Revenons à la classe J qui avait un poids adhérent de 158,7t ce qui, malgré les cinq essieux couplés à roues de 1,78m, représentait quand même 31,7 tonnes par essieu moteur soit plus de 50% au dessus de ce qui était autorisé sur les meilleures lignes du réseau français.
Tout dans cette machine était dans des dimensions inhabituelles en Europe :
- la chaudière était timbrée à 22 bars, on était plutôt à 20 chez nous,
- la grille, alimentée par un chargeur mécanique sur cinq zones distinctes, avait une surface de 10 m2 alors qu’en France les grilles dépassaient rarement les 5 m2. A noter que la classe T1 en avait une encore plus grande puisqu’elle mesurait 11m2.
- la surface de chauffe de 432 m2 était composée de 73 tubes d’eau de 57mm de diamètre et de 183 tubes de fumée de 95 mm.
- les éléments surchauffeurs avaient une surface de 194 m2 ce qui, avec les autres parties de chauffe, correspondaient à une surface totale de 673 m2. Les locomotives Garratt double Pacific, que j’ai décrites dans https://cheminot-transport.com/2022/03/locomotive-garratt-231-132-sur-le-reseau-plm-algerien.html, en totalisaient « seulement » 350 !

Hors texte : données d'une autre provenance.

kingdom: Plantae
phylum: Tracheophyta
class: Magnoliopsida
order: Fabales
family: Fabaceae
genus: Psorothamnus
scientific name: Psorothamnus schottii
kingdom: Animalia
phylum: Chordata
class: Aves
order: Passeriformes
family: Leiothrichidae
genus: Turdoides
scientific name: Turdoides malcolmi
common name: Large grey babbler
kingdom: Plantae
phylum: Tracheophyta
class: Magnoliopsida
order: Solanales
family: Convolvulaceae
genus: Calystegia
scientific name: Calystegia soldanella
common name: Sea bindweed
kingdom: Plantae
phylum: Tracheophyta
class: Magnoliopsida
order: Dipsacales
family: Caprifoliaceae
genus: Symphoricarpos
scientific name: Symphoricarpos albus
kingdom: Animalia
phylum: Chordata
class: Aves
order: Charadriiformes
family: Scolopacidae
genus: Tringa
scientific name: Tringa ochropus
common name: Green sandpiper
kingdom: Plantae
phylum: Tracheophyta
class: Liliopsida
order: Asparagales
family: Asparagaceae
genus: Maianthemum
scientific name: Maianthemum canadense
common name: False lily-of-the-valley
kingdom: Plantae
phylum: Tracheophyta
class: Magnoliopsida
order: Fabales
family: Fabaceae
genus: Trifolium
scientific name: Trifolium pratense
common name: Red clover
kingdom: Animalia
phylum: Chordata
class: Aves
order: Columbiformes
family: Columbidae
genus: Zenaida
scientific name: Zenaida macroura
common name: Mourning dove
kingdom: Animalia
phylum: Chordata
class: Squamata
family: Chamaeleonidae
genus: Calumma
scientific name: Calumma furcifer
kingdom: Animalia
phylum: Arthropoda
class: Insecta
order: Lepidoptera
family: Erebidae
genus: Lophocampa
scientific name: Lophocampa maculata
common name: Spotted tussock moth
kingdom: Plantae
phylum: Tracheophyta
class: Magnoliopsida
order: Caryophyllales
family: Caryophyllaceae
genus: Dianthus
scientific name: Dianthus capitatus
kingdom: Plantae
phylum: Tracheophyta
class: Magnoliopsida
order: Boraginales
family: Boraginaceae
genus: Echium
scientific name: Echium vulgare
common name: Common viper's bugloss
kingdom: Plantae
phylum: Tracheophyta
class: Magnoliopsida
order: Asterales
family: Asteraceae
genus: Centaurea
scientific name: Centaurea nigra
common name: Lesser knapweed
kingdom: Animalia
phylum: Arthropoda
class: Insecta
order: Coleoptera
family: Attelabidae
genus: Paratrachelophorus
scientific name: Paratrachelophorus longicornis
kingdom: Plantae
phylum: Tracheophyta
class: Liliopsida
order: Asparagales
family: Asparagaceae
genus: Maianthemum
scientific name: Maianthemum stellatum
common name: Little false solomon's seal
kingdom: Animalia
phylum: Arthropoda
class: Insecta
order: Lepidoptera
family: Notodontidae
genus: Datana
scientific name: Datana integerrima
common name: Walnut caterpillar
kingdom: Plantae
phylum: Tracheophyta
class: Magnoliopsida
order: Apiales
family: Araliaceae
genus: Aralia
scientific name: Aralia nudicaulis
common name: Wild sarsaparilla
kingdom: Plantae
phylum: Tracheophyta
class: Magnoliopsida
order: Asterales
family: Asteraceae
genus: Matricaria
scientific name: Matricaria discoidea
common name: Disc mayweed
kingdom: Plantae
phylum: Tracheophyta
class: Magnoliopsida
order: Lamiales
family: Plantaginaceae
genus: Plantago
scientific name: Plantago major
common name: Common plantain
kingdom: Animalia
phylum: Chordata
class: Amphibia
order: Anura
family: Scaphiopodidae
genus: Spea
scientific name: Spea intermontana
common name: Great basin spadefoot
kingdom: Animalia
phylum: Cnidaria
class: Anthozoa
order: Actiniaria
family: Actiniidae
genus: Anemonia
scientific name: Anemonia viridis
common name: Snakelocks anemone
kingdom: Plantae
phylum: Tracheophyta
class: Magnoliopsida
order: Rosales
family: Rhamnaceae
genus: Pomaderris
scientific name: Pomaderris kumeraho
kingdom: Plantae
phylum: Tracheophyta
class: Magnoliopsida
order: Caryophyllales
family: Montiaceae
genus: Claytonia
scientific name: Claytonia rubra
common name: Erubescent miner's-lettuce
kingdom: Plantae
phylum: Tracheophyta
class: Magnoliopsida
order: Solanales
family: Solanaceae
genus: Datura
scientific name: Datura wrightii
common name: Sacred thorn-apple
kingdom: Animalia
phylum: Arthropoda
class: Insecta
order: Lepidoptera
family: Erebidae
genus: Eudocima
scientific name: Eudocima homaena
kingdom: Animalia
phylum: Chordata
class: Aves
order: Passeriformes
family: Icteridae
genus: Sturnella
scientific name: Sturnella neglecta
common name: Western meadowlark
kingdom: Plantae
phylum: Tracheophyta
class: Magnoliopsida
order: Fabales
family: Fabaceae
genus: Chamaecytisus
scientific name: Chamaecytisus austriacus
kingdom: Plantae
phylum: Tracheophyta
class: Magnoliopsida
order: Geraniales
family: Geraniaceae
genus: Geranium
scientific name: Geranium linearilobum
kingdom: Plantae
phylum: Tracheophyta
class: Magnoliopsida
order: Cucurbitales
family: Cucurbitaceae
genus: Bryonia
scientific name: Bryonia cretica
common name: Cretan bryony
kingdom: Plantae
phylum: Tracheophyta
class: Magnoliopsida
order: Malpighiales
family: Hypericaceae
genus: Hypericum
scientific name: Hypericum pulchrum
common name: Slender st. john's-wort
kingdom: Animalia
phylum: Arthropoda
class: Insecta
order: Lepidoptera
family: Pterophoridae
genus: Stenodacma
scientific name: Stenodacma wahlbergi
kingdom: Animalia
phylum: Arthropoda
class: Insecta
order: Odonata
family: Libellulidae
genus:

- le tender était monté sur deux bogies à 3 essieux avec des roues de 1,06 mètre. Sa capacité était à la mesure de la classe J : 78 m3 d’eau et 22,7 tonnes de charbon (ou 17 tonnes de mazout selon la chauffe). Le poids total en marche atteignait 157 t pour celui transportant du mazout et 163 tonnes pour l’autre soit 27 t par essieu. Celui de la T1 était encore plus capacitaire, il avait une masse totale de 188 tonnes.
- enfin, l’effort de traction culminait à plus de 42 000 kilos sans le booster qui n’était pas installé en sortie d’usine mais qui pouvait être ajouté par la suite. La T1, qui en était dotée, développait un effort à la jante de plus de 49000 kilos.
Le souci du confort de l’équipe de conduite était plus pris en compte outre-Atlantique qu’en France. Quant on voit les abris que proposait le réseau Nord, on ne peut que plaindre nos mécaniciens et chauffeurs très exposés aux intempéries. Sur la classe J, la cabine était à antichambre, solution particulièrement favorable pour le bien-être du personnel en hiver.
Lors des essais dynamométriques réalisés dans l’Arkansas avec des rampes de 15mm/mètre, la puissance maximum avait été mesurée à 4825ch à la jante et 4475ch au crochet à une vitesse de 56 km/h à la tête d’un train de 165 wagons d’un poids unitaire de 22,65 tonnes soit un total de 3737 tonnes.
Malgré leurs qualités intrinsèques évidentes, les classes J ne resteront en service qu’un peu moins de vingt ans.